You know, they say we’re emotional. Our emotions are all over the place. What do you think about that? No really, what do you think about that? Do you combat it or do you agree with it? If it’s true, do you have control of your emotions? I’d really like to think I had control of mine but do I have control?
We seem to always be put in this statistic. The graphs, data, documented research. My, my, between my neurology team, 4 Generals at home, and primary care doctor keeping tabs, and giving orders, I feel like I’m on probation, did something wrong at times. Not only, here at Step For Me where the caregivers are known as Generals, my husband can be quite militant at times with me as he is a Veteran. Just last week, he so lovingly, yet sternly requested l only work on Step For Me 4 hours a day. On the inside, I wanted to scream WHAT?!?! Knowing fully, down in my soul, he was right. As I humbly agreed, he was extremely surprised I didn’t fast pitch him a rebuttal. Can I be honest? Step For Me has become a priority, not over my family but a definite priority in my life. Any other time, I would’ve pitched that ball fully loaded, but at the time, I didn’t even have the strength to argue, fight, or stand in the gap against his desire. You know what I’m talking about. That kind of can’t keep your head up, can’t see straight, don’t know if you’re coming or going type of MS exhaustion. I knew I didn’t have an ounce of excuse in me sonI looked up at him, agreed with him whole heartedly.I told him he was right and I thanked him. This made me wonder, am I, could I, is it possible that if I were not so tired, would I have put up a fight, full of excuses. ABSOLUTELY!! I’ll own it! But, WHY??

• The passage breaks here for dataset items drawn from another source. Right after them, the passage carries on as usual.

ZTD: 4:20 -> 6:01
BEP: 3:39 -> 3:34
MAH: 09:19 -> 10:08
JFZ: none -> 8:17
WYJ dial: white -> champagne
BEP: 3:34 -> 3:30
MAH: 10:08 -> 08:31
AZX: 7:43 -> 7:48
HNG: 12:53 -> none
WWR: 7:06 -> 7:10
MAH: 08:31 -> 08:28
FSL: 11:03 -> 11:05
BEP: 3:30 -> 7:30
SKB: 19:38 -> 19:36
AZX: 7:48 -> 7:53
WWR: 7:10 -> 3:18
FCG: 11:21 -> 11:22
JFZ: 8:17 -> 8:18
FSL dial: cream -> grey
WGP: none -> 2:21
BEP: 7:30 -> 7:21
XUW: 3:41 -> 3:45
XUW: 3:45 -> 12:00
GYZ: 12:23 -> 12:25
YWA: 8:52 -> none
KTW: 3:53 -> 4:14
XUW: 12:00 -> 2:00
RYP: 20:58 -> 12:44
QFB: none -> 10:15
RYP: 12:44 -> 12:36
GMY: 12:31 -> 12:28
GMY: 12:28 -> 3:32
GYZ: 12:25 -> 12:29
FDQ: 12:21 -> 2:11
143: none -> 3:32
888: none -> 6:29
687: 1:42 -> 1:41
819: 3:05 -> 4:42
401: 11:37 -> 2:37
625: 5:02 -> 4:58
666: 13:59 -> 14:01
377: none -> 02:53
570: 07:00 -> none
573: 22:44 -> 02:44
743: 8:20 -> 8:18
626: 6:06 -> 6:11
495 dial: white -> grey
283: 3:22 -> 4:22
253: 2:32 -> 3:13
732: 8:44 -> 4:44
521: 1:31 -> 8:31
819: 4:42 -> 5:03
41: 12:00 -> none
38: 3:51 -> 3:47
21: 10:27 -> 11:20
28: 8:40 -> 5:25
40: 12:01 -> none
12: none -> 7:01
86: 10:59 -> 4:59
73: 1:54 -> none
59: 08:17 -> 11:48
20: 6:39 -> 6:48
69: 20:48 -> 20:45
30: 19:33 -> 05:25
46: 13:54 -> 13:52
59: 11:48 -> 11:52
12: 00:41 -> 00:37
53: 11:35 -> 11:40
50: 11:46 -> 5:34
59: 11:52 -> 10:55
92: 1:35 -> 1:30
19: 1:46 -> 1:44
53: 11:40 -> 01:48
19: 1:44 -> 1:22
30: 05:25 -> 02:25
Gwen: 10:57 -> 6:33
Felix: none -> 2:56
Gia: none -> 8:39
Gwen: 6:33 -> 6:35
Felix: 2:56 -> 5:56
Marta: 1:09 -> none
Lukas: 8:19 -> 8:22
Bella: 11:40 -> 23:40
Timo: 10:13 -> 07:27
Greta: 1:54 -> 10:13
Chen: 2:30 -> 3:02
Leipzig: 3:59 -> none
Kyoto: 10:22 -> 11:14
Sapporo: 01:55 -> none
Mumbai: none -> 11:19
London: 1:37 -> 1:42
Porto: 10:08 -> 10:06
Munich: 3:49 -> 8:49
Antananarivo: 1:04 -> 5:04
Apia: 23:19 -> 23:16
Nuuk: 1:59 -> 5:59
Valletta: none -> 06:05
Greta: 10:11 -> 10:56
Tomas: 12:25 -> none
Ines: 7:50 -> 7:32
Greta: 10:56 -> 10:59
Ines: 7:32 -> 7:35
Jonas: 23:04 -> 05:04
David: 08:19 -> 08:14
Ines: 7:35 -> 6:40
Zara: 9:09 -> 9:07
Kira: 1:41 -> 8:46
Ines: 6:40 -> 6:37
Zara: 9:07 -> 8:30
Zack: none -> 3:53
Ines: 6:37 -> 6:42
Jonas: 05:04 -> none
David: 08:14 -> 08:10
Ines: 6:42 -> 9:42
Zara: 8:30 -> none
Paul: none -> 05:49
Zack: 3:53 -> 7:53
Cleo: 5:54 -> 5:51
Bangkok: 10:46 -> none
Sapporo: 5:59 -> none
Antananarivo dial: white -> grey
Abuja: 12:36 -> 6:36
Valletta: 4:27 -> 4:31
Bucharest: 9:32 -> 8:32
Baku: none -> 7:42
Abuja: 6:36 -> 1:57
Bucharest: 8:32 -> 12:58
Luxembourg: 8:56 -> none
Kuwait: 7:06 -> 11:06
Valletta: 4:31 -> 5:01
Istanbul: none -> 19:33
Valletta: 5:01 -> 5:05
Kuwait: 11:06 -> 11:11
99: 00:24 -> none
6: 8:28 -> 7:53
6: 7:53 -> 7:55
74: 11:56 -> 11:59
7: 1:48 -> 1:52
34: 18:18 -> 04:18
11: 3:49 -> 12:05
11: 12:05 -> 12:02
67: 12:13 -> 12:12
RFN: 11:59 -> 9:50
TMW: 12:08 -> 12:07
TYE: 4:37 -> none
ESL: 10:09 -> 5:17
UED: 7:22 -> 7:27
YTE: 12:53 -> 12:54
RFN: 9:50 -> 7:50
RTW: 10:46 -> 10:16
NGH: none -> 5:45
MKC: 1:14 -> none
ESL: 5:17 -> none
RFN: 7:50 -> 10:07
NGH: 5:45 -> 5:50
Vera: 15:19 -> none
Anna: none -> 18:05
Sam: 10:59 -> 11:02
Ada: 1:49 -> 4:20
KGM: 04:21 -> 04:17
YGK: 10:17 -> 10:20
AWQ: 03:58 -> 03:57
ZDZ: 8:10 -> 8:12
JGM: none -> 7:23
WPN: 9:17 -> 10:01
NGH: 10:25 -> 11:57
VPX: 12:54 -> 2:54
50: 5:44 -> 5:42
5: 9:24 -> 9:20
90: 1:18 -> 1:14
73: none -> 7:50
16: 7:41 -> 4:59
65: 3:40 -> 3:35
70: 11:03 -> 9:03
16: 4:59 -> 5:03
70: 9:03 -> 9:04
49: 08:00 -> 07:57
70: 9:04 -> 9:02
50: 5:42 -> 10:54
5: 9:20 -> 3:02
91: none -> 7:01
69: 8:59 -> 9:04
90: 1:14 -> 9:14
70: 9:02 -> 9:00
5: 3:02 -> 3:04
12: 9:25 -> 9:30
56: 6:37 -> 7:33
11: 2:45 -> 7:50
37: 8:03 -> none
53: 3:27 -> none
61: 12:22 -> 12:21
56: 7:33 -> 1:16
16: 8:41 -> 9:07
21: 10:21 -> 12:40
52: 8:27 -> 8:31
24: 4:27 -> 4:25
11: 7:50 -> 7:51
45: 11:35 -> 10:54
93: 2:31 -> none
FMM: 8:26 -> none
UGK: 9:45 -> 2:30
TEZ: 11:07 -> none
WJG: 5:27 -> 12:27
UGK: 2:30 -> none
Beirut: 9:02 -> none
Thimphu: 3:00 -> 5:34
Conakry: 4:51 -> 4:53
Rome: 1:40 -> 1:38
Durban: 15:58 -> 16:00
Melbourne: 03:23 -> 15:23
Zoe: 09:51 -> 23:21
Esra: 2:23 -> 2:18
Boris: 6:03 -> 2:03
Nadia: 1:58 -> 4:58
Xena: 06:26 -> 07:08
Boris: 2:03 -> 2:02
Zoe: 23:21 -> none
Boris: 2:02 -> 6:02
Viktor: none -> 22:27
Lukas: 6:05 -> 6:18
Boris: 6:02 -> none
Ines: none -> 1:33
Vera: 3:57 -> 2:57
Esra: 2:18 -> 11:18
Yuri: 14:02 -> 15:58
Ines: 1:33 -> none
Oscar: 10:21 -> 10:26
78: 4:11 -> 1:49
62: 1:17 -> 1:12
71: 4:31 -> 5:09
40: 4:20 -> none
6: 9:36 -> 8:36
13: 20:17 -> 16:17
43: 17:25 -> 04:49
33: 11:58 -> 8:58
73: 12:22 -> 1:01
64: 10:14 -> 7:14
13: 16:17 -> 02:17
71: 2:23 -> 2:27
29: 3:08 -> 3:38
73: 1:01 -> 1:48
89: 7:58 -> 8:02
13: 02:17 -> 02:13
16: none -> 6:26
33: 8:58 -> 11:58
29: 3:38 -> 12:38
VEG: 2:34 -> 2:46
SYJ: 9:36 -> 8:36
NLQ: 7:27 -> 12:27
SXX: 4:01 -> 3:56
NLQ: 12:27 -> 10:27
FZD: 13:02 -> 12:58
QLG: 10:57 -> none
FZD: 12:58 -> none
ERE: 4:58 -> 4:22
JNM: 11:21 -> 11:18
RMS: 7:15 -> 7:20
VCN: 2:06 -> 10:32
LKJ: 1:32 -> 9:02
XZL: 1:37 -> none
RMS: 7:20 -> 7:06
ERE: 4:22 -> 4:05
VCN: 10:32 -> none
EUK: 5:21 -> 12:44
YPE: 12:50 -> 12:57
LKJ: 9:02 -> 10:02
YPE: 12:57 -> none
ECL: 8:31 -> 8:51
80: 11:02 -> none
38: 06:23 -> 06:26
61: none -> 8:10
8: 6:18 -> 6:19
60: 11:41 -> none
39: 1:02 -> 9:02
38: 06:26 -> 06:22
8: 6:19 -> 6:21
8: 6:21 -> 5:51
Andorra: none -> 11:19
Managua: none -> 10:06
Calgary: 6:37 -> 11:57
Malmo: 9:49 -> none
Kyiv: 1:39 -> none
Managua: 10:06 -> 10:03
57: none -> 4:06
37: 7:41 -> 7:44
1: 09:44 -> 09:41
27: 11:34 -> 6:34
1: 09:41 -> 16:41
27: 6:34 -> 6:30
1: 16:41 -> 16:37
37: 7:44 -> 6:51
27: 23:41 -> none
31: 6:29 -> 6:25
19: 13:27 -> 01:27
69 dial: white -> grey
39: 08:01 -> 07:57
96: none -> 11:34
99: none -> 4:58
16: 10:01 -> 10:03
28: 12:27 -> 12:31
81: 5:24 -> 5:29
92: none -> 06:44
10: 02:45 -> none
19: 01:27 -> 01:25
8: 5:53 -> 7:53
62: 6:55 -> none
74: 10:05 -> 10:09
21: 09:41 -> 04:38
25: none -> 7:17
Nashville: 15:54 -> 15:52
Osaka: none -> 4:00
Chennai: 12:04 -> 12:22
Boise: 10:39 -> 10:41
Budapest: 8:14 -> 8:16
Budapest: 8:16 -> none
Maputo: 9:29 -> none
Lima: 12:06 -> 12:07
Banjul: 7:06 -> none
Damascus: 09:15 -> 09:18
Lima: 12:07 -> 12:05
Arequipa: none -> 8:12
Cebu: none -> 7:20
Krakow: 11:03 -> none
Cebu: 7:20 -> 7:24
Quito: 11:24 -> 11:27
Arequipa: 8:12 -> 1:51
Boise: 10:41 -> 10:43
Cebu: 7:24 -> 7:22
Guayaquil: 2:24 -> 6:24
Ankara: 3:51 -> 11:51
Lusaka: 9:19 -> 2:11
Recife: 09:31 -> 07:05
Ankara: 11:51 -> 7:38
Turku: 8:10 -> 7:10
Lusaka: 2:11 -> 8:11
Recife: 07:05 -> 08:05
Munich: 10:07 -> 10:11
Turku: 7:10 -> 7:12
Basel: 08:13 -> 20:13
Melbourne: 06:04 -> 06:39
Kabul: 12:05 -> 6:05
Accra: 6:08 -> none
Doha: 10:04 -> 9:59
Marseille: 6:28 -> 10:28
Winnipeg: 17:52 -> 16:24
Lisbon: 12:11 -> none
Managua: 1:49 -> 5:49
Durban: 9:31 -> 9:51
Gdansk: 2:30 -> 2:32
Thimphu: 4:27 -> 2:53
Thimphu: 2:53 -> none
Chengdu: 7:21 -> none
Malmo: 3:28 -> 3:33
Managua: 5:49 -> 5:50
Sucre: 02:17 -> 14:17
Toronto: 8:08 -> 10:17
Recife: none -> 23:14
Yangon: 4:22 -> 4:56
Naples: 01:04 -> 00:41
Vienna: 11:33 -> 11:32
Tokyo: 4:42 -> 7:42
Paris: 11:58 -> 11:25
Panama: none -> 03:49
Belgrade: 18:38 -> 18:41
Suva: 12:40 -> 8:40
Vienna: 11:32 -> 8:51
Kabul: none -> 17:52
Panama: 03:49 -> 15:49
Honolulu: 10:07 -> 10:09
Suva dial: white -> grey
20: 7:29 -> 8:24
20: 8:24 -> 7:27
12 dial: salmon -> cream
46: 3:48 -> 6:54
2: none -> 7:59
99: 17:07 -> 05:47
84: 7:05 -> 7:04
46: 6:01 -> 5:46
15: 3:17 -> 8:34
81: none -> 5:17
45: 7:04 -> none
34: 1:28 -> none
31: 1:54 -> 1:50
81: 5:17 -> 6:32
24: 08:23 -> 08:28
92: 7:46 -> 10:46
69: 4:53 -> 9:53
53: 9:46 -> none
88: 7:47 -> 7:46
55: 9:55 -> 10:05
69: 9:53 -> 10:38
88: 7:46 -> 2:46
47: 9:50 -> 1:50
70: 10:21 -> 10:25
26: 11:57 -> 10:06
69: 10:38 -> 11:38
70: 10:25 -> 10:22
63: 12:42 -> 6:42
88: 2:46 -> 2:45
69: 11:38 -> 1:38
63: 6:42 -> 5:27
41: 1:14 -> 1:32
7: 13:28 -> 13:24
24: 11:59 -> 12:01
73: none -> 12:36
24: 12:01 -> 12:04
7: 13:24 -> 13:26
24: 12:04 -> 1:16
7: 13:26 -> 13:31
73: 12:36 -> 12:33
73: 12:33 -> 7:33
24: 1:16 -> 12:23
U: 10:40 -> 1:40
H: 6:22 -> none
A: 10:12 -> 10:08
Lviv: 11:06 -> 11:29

Here me out. Could it be that my situation always feels monitored, watched over, checked up on. I mean, at times my own children have to get authoritative when in my moments of being wife, mom or director. At times, juggling them all at the same time. I put my health last, sometimes I forget, I simply can’t afford to push it like I did before the diagnosis. I DON’T ALWAYS LIKE IT, but they love me! They know me. They take care of me, so WHY, WHY get in my emotions, be mad at them, push them away til’ I cool off. WHY? WHY, get emotional with them? It’s not their fault. They are fully aware I don’t like “not being in control”, a curse it seems, knowing I carry the weight of MS on my shoulders, my mind and everywhere else. That’s all they are trying to do. Keep me in control because if I don’t stay in control, I allow MS to control. Inevitably, the disease would then be in control of us all. If Mom is down with a relapse, they all have to step in to cover my part.
Just 10 minutes ago, while typing this blog, I wanted to put my glasses on. They only have that blue light technology in them, no other prescription, but they are crushed. I had lost them for 2 weeks then I found them crushed in the driveway. Only one lens is cracked and the crack is inside the lens, no broken chipped glass. But, I really just wanted to finish this blog but my eyes could have used some relief. He tells me no, the blog can wait. So while blogging about this very topic, I actually started making excuses as to why this really stupid idea was a good one. I mean, I could feel me searching for valid reasons, excuses as to why I was going to execute my idea. I am extremely tired, it’s quitting time, but I wasn’t finished. So, I allowed myself to, “by any means necessary” finish before MS made me. I wish you could have seen the look on his face after he had already said No! He realized, I was getting tired. I felt it coming but was willing to push that limit!
Remember, we are emotional, I mean, with the way MS beats us up all day, I think emotional is expected and our right, but communication is important. Find ways to notice and realize when it’s necessary to be emotional and own it. That’s not always easy. Seek understanding, within yourself. Unfortunately, repeated, unnecessary excuses for why or why not could present bigger problems for you and those loved ones around you.
I take pride in sitting down one on one with MS Warriors at our events. It helps me look for ways to create, and design programs for Warriors and their Generals that are extremely tired and have over -worked duties.
More often than not, I find in my own research, data and statistics, more MS Warriors have regrets of past relationships that may no longer be. Some now see how their emotional MS state of mind can contribute negatively if they don’t own it. True communication is a 2 way street. All parties involved must be willing to communicate and understand. Pointing fingers and being argumentative fixes absolutely nothing. Simply put, listen and make it your business to understand! Be Blessed.